What to work on:
A: Reproduce the passage on black communities and opportunity from "Insolence is a" up to and including "angry white minority.".
B: Answer these questions using the passage on black communities and opportunity:
(i) How does the passage define insolence?
(ii) Which alumni does the writer expect to lead the online and offline discussion?
(iii) Whose responsibility is it to rediscover value in education?

[Text segment]

Insolence is a fragile person’s attempt to fortify power. They are usually weak or fearful and justify their existence on their ability to bring others down to their level. As history has noted before, it will take help from a group of courageous whites to stem this crimson tide of hate. There’s a silent majority, but I’m confident with the likes of my fellow EMU alumni leading the online and offline discussion, the majority will eventually speak loud enough to suppress the rancor of the angry white minority.

However, history has changed course for blacks. Many still believe in the notion of some overarching black leader, but what blacks need access to now more than anything else are economic prospects, educational equity in public schools, and a prominent return to exercising our citizenship.  If you’ve read my story, then you know just how much potential is within each lost or broken child. Although I didn’t live the complete stereotypical black experience by growing up on the countryside, this potential resides in urban neighborhoods as well. Equal access to resources and education will allow black communities to rebuild the economies that once thrived in WilmingtonTulsa and Rosewood. Regardless of the ugly end of each one of those situations, history tells us that we are beyond capable. However, it is the responsibility of the black community to rediscover value in education. It’s not a white thing or Asian thing; it’s an American thing.

[/Text segment]
[Provided data]

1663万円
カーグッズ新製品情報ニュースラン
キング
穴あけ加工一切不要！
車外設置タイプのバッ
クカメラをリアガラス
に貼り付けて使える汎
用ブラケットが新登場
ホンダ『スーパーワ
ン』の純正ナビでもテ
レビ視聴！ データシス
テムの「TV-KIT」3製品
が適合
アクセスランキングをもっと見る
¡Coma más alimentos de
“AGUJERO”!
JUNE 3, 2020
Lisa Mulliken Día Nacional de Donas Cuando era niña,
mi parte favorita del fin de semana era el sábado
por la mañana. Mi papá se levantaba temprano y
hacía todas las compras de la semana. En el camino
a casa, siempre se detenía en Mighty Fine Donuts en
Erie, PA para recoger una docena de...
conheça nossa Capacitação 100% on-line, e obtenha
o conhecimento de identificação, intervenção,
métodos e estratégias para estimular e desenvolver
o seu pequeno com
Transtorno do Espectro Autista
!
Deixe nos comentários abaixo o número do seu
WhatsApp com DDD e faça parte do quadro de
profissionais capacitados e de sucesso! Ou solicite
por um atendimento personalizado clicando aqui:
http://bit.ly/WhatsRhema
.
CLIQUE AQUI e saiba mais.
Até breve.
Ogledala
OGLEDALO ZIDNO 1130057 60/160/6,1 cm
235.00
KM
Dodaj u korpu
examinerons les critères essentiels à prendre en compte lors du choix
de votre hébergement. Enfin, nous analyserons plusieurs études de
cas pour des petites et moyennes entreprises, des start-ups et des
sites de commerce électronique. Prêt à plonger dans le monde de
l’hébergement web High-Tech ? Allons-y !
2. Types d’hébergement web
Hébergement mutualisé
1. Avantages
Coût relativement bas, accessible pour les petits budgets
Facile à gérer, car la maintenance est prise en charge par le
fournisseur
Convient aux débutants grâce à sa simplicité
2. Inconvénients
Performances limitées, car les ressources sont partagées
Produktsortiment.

[/Provided data]
[Provided data]

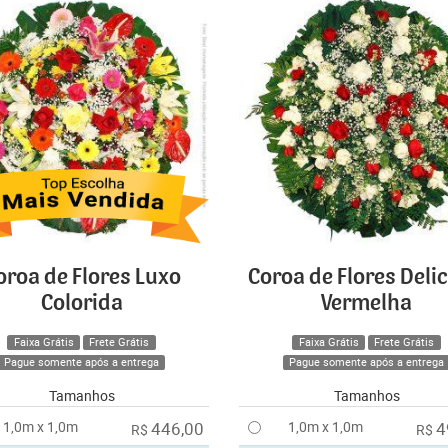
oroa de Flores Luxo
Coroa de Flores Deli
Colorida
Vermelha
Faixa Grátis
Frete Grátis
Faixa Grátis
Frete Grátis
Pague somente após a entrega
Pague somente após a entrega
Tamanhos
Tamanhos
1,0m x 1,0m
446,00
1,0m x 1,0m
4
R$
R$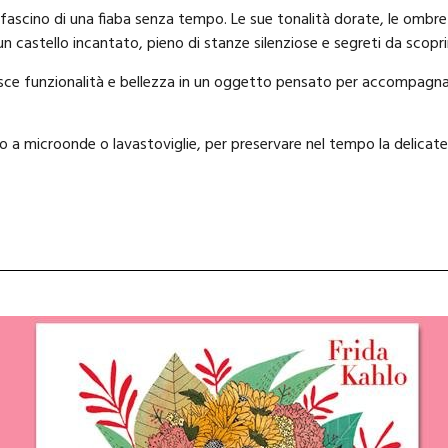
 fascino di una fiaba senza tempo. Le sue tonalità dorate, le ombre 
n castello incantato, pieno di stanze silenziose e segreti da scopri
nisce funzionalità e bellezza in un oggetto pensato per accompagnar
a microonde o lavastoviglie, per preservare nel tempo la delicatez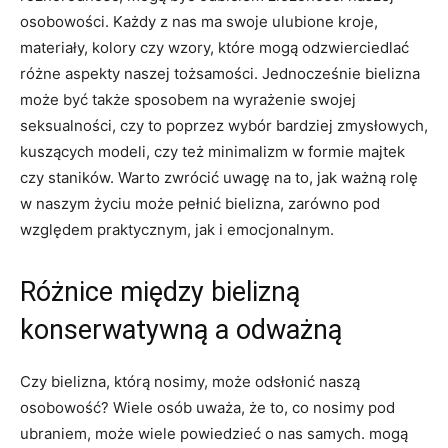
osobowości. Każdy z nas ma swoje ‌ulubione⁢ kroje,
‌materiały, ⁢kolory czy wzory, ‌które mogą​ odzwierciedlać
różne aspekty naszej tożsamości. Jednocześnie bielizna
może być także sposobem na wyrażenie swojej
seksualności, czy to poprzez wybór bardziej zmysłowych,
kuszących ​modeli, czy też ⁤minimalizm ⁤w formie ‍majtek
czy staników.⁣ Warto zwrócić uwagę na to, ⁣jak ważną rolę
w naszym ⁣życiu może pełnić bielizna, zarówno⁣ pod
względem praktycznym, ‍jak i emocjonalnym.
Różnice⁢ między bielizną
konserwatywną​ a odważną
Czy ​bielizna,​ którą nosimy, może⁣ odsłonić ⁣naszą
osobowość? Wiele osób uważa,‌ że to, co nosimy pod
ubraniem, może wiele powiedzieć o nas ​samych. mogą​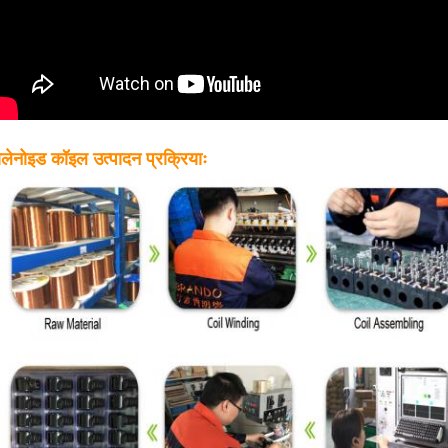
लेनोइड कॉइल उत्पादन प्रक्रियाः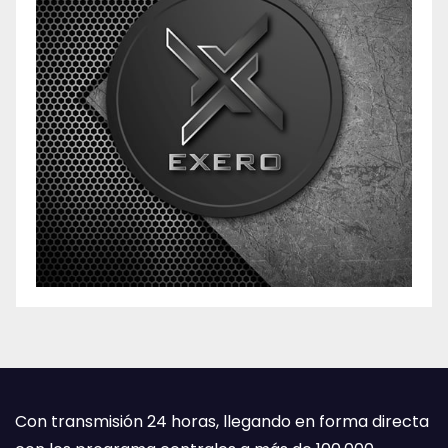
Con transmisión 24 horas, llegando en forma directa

[/Provided data]
[Provided data]

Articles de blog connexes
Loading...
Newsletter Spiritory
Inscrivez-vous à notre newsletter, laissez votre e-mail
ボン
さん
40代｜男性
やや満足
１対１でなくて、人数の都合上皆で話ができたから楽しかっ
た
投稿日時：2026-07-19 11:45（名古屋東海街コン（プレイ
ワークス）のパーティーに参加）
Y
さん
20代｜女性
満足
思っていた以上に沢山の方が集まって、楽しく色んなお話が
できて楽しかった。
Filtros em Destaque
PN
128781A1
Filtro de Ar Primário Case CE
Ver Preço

[/Provided data]

Results in order:
A:
Insolence is a fragile person’s attempt to fortify power. They are usually weak or fearful and justify their existence on their ability to bring others down to their level. As history has noted before, it will take help from a group of courageous whites to stem this crimson tide of hate. There’s a silent majority, but I’m confident with the likes of my fellow EMU alumni leading the online and offline discussion, the majority will eventually speak loud enough to suppress the rancor of the angry white minority.

B:
(i) A fragile person's attempt to fortify power.
(ii) The writer's fellow EMU alumni.
(iii) The black community's.